= DATA IN THIS EXERCISE =

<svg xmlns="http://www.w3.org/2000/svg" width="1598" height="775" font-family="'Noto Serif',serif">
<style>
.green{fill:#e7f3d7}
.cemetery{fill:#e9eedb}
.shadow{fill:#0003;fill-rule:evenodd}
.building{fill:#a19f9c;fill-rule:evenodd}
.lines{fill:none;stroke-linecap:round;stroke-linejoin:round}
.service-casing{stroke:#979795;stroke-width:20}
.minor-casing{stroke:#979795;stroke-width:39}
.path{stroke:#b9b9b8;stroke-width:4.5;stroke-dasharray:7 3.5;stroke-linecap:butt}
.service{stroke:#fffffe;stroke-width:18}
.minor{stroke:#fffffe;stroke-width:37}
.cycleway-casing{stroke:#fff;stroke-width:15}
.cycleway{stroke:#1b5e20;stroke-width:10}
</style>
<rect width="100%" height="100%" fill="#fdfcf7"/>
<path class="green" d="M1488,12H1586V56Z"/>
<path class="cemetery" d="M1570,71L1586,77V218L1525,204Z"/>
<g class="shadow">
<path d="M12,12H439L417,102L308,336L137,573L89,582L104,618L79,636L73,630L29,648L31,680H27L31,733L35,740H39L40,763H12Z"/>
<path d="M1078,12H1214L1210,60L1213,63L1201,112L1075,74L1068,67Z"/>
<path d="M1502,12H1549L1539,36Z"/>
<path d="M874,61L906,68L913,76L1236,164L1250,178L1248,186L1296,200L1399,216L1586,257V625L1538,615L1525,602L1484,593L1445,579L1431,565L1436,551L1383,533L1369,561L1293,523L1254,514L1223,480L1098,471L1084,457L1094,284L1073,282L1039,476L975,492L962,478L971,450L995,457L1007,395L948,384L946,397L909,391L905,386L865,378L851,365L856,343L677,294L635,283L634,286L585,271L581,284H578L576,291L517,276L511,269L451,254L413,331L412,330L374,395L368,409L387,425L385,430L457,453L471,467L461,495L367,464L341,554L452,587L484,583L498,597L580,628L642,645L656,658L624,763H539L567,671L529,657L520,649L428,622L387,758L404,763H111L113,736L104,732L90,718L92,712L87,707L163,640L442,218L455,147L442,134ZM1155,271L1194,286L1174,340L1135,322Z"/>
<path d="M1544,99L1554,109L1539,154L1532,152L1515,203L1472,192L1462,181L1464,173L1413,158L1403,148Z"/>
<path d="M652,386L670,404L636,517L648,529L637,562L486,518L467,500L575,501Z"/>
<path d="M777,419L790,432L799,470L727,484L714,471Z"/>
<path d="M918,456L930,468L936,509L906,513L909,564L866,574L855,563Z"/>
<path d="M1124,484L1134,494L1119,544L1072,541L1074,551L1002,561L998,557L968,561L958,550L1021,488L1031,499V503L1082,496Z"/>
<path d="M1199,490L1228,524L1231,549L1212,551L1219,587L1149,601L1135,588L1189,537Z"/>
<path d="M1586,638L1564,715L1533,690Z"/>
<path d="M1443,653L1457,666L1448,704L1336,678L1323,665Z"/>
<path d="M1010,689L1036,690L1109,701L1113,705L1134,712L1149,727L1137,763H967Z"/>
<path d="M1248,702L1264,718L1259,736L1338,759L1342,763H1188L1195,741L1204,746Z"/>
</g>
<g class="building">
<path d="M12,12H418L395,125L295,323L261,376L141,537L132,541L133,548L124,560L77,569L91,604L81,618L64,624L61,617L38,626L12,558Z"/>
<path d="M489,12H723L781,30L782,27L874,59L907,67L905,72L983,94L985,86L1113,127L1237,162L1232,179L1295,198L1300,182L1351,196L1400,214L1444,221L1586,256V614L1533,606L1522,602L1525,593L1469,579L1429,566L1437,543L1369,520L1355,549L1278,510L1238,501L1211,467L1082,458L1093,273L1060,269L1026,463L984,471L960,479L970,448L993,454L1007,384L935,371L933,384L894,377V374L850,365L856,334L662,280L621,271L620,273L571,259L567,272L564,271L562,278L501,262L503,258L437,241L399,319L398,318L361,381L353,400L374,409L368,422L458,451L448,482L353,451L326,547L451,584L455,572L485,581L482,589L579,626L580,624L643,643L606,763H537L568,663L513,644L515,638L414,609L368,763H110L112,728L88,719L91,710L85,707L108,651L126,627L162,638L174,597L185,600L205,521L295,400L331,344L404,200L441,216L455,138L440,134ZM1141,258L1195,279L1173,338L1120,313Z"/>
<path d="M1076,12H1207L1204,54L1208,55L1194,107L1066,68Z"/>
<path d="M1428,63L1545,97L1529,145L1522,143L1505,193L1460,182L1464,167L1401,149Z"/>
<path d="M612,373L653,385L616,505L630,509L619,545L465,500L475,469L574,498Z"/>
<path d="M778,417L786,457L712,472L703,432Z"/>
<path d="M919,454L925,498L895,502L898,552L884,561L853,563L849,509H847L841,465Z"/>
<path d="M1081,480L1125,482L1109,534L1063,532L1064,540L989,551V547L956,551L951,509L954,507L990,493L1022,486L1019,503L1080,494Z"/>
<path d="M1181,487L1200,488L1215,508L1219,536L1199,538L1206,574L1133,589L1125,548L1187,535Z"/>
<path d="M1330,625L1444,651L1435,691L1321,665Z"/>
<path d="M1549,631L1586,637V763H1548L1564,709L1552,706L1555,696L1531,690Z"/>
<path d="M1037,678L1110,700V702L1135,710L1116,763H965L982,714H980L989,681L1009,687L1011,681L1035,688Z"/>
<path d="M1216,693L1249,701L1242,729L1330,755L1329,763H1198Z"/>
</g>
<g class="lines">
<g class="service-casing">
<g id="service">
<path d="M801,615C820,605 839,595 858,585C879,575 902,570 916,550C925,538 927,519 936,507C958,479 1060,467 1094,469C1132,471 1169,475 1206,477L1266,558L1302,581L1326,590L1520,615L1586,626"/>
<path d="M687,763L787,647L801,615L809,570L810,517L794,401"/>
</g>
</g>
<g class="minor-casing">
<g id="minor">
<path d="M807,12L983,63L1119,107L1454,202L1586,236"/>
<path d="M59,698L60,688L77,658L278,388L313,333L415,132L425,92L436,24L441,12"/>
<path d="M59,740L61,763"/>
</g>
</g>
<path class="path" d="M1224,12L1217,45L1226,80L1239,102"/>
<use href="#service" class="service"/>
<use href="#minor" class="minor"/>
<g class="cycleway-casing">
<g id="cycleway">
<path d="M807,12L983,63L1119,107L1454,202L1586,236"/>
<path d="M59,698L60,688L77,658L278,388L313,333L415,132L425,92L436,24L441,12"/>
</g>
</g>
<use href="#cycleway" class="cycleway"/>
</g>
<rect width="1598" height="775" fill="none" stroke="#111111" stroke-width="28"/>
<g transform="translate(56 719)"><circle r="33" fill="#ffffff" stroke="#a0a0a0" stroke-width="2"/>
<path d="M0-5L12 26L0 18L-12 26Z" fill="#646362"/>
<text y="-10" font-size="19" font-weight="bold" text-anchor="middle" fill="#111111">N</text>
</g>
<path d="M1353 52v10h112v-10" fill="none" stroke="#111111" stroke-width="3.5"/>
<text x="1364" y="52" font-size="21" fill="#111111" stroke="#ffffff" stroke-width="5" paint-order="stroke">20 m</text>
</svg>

= WHAT IS BEING ASKED =
When you restate the listing, keep each line identical to the original.

= WRITTEN RESPONSE =
<svg xmlns="http://www.w3.org/2000/svg" width="1598" height="775" font-family="'Noto Serif',serif">
<style>
.green{fill:#e7f3d7}
.cemetery{fill:#e9eedb}
.shadow{fill:#0003;fill-rule:evenodd}
.building{fill:#a19f9c;fill-rule:evenodd}
.lines{fill:none;stroke-linecap:round;stroke-linejoin:round}
.service-casing{stroke:#979795;stroke-width:20}
.minor-casing{stroke:#979795;stroke-width:39}
.path{stroke:#b9b9b8;stroke-width:4.5;stroke-dasharray:7 3.5;stroke-linecap:butt}
.service{stroke:#fffffe;stroke-width:18}
.minor{stroke:#fffffe;stroke-width:37}
.cycleway-casing{stroke:#fff;stroke-width:15}
.cycleway{stroke:#1b5e20;stroke-width:10}
</style>
<rect width="100%" height="100%" fill="#fdfcf7"/>
<path class="green" d="M1488,12H1586V56Z"/>
<path class="cemetery" d="M1570,71L1586,77V218L1525,204Z"/>
<g class="shadow">
<path d="M12,12H439L417,102L308,336L137,573L89,582L104,618L79,636L73,630L29,648L31,680H27L31,733L35,740H39L40,763H12Z"/>
<path d="M1078,12H1214L1210,60L1213,63L1201,112L1075,74L1068,67Z"/>
<path d="M1502,12H1549L1539,36Z"/>
<path d="M874,61L906,68L913,76L1236,164L1250,178L1248,186L1296,200L1399,216L1586,257V625L1538,615L1525,602L1484,593L1445,579L1431,565L1436,551L1383,533L1369,561L1293,523L1254,514L1223,480L1098,471L1084,457L1094,284L1073,282L1039,476L975,492L962,478L971,450L995,457L1007,395L948,384L946,397L909,391L905,386L865,378L851,365L856,343L677,294L635,283L634,286L585,271L581,284H578L576,291L517,276L511,269L451,254L413,331L412,330L374,395L368,409L387,425L385,430L457,453L471,467L461,495L367,464L341,554L452,587L484,583L498,597L580,628L642,645L656,658L624,763H539L567,671L529,657L520,649L428,622L387,758L404,763H111L113,736L104,732L90,718L92,712L87,707L163,640L442,218L455,147L442,134ZM1155,271L1194,286L1174,340L1135,322Z"/>
<path d="M1544,99L1554,109L1539,154L1532,152L1515,203L1472,192L1462,181L1464,173L1413,158L1403,148Z"/>
<path d="M652,386L670,404L636,517L648,529L637,562L486,518L467,500L575,501Z"/>
<path d="M777,419L790,432L799,470L727,484L714,471Z"/>
<path d="M918,456L930,468L936,509L906,513L909,564L866,574L855,563Z"/>
<path d="M1124,484L1134,494L1119,544L1072,541L1074,551L1002,561L998,557L968,561L958,550L1021,488L1031,499V503L1082,496Z"/>
<path d="M1199,490L1228,524L1231,549L1212,551L1219,587L1149,601L1135,588L1189,537Z"/>
<path d="M1586,638L1564,715L1533,690Z"/>
<path d="M1443,653L1457,666L1448,704L1336,678L1323,665Z"/>
<path d="M1010,689L1036,690L1109,701L1113,705L1134,712L1149,727L1137,763H967Z"/>
<path d="M1248,702L1264,718L1259,736L1338,759L1342,763H1188L1195,741L1204,746Z"/>
</g>
<g class="building">
<path d="M12,12H418L395,125L295,323L261,376L141,537L132,541L133,548L124,560L77,569L91,604L81,618L64,624L61,617L38,626L12,558Z"/>
<path d="M489,12H723L781,30L782,27L874,59L907,67L905,72L983,94L985,86L1113,127L1237,162L1232,179L1295,198L1300,182L1351,196L1400,214L1444,221L1586,256V614L1533,606L1522,602L1525,593L1469,579L1429,566L1437,543L1369,520L1355,549L1278,510L1238,501L1211,467L1082,458L1093,273L1060,269L1026,463L984,471L960,479L970,448L993,454L1007,384L935,371L933,384L894,377V374L850,365L856,334L662,280L621,271L620,273L571,259L567,272L564,271L562,278L501,262L503,258L437,241L399,319L398,318L361,381L353,400L374,409L368,422L458,451L448,482L353,451L326,547L451,584L455,572L485,581L482,589L579,626L580,624L643,643L606,763H537L568,663L513,644L515,638L414,609L368,763H110L112,728L88,719L91,710L85,707L108,651L126,627L162,638L174,597L185,600L205,521L295,400L331,344L404,200L441,216L455,138L440,134ZM1141,258L1195,279L1173,338L1120,313Z"/>
<path d="M1076,12H1207L1204,54L1208,55L1194,107L1066,68Z"/>
<path d="M1428,63L1545,97L1529,145L1522,143L1505,193L1460,182L1464,167L1401,149Z"/>
<path d="M612,373L653,385L616,505L630,509L619,545L465,500L475,469L574,498Z"/>
<path d="M778,417L786,457L712,472L703,432Z"/>
<path d="M919,454L925,498L895,502L898,552L884,561L853,563L849,509H847L841,465Z"/>
<path d="M1081,480L1125,482L1109,534L1063,532L1064,540L989,551V547L956,551L951,509L954,507L990,493L1022,486L1019,503L1080,494Z"/>
<path d="M1181,487L1200,488L1215,508L1219,536L1199,538L1206,574L1133,589L1125,548L1187,535Z"/>
<path d="M1330,625L1444,651L1435,691L1321,665Z"/>
<path d="M1549,631L1586,637V763H1548L1564,709L1552,706L1555,696L1531,690Z"/>
<path d="M1037,678L1110,700V702L1135,710L1116,763H965L982,714H980L989,681L1009,687L1011,681L1035,688Z"/>
<path d="M1216,693L1249,701L1242,729L1330,755L1329,763H1198Z"/>
</g>
<g class="lines">
<g class="service-casing">
<g id="service">
<path d="M801,615C820,605 839,595 858,585C879,575 902,570 916,550C925,538 927,519 936,507C958,479 1060,467 1094,469C1132,471 1169,475 1206,477L1266,558L1302,581L1326,590L1520,615L1586,626"/>
<path d="M687,763L787,647L801,615L809,570L810,517L794,401"/>
</g>
</g>
<g class="minor-casing">
<g id="minor">
<path d="M807,12L983,63L1119,107L1454,202L1586,236"/>
<path d="M59,698L60,688L77,658L278,388L313,333L415,132L425,92L436,24L441,12"/>
<path d="M59,740L61,763"/>
</g>
</g>
<path class="path" d="M1224,12L1217,45L1226,80L1239,102"/>
<use href="#service" class="service"/>
<use href="#minor" class="minor"/>
<g class="cycleway-casing">
<g id="cycleway">
<path d="M807,12L983,63L1119,107L1454,202L1586,236"/>
<path d="M59,698L60,688L77,658L278,388L313,333L415,132L425,92L436,24L441,12"/>
</g>
</g>
<use href="#cycleway" class="cycleway"/>
</g>
<rect width="1598" height="775" fill="none" stroke="#111111" stroke-width="28"/>
<g transform="translate(56 719)"><circle r="33" fill="#ffffff" stroke="#a0a0a0" stroke-width="2"/>
<path d="M0-5L12 26L0 18L-12 26Z" fill="#646362"/>
<text y="-10" font-size="19" font-weight="bold" text-anchor="middle" fill="#111111">N</text>
</g>
<path d="M1353 52v10h112v-10" fill="none" stroke="#111111" stroke-width="3.5"/>
<text x="1364" y="52" font-size="21" fill="#111111" stroke="#ffffff" stroke-width="5" paint-order="stroke">20 m</text>
</svg>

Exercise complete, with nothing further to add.